Todo producto que se precie que se comercialice en un envase ha de contener, además del susodicho producto, un vació existencial que se me hace incomprensible a la vez que sumamente decepcionante. Hoy me ha pasado con el tubo de pasta de dientes que he comprado. No sé porqué se me ha ocurrido, antes siquiera de abrirlo, oprimir suavemente la parte inferior del mismo y voilà!, la pasta de dientes ha ascendido por el tubo hasta llegar al tapón (virgen, impoluto, cerrado a cal y canto) dejando un vacío de medio centímetro en la parte inferior del envase. La nada en estado puro estaba allí presente, puesto que las paredes del tubo al quedar liberadas de la pasta dentífrica, se han pegado la una a la otra sin dejar la menor posibilidad a la existencia de una burbuja de aire que diese una explicación a tan vil espacio en el recipiente.
Pero si de aire hablamos, no puedo -por más que lo intente- dejar de acordarme de las bolsas de patatas. ¿Por qué si lo que yo quiero son más Ruffles en el paquete, me venden cada vez más aire? Nadie –sin excepciones a la regla- quiere aroma a jamón metido en una bolsa en cuyo fondo se encuentran rodajas finas y onduladas de tubérculo con sabor a uno de los más ricos bocados del cerdo. Vale, puedo verle una explicación medianamente aceptable a las bolsas de papas si consideramos que el aire despreciablemente introducido en ella es para evitar que durante el almacenamiento, distribución y espera en el estante de la tienda no se rompan, pero la explicación se queda obsoleta cuando de pipas se trata. Y, puesto que el tema ha salido a colación, ¿por qué toda bolsa de pipas que se precie contiene un palito de madera recubierto de sal? En todo caso lo que tendría sentido que contuviese la bolsa serían pequeños resto de las vainas en las que la pipa crece tostada por el sol (cascarujilla, vamos), pero no palos. ¡No tienes sentido! Igual que tampoco loa tiene el envase de tetrabrik con el que cada vez más marcas nos timas: el dichoso tetrabrik con tapón de rosca. Nunca un litro de leche volverá a ser equivalente a cuatro vasos llenos. Siempre queda leche atrapada en el paquete y cuando mueves el envase la oyes, notas su presencia rodeada de un vacío y frió envoltorio de vete a saber cuántas capas aislantes entre el líquido y el cartón.
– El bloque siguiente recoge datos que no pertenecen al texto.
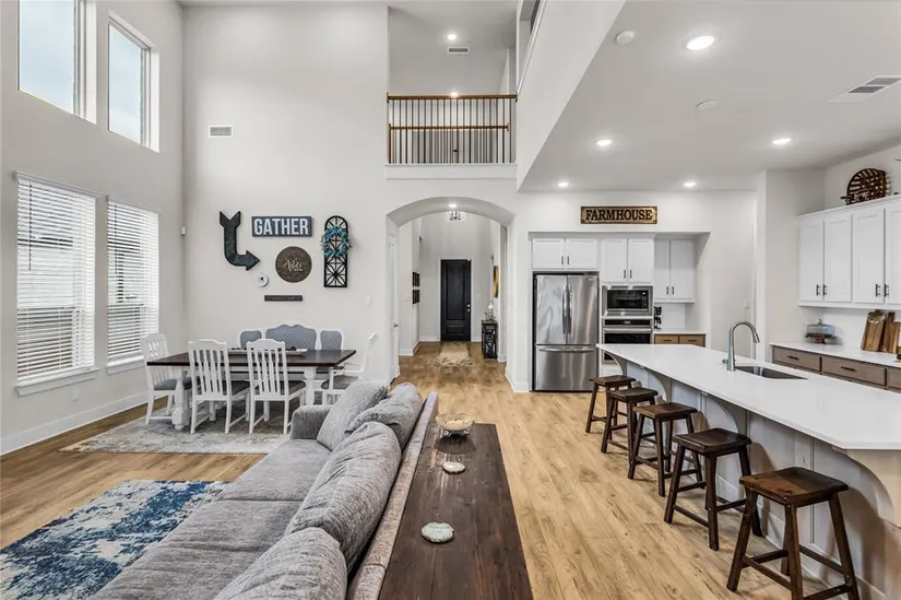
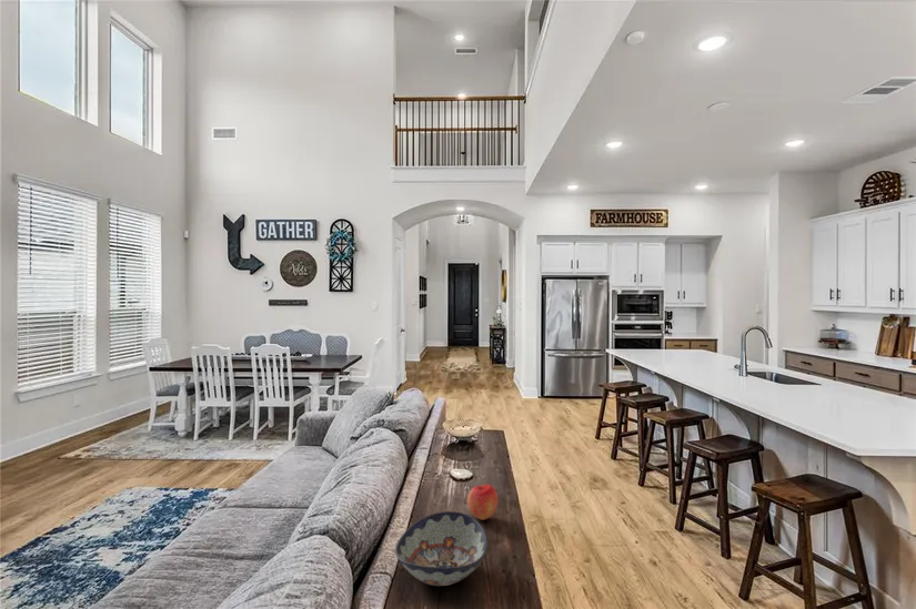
+ apple [466,483,499,521]
+ decorative bowl [394,510,490,587]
En materia de líquidos, no me gustaría olvidarme de aquellos frascos que han sido meticulosamente rellenados hasta un límite variable dependiendo de la botella que se seleccione. Los casos más flagrantes no se encuentran en las bebidas –ni espirituosas ni sin espíritu-, sino en el detergente y el suavizante. Una mala elección en el supermercado puede marcar la diferencia entre conseguir los 35 lavados que publicita el envase o sólo 34. De nuevo, un vacío existencial se apodera de mí cuando observo anonadada la variabilidad de la línea de flotación del suavizante en la botella. Nunca sé a ciencia cierta si es la perspectiva, la inclinación del estante o la distancia entre los botes lo que me hace pensar que uno está más lleno que el otro. ¡Qué elección tan difícil! Nos intentan vender algo lleno de eso mismo y de vacío aire como relleno. ¿No sería más fácil hacer los botes un poco más pequeños y que el producto fuese sólo producto? Porque de una cosa estoy segura: si nos pudiesen vender nada envuelta en un bonito e inservible envase, no sería nada, sería aire envolviendo la nada. Una nada envuelta que dejaría de ser nada para ser algo. Una paradoja que me desasosiega, como un vaso vacío pero lleno de aire, como una bolsa de bolsas: algo redundantemente innecesario.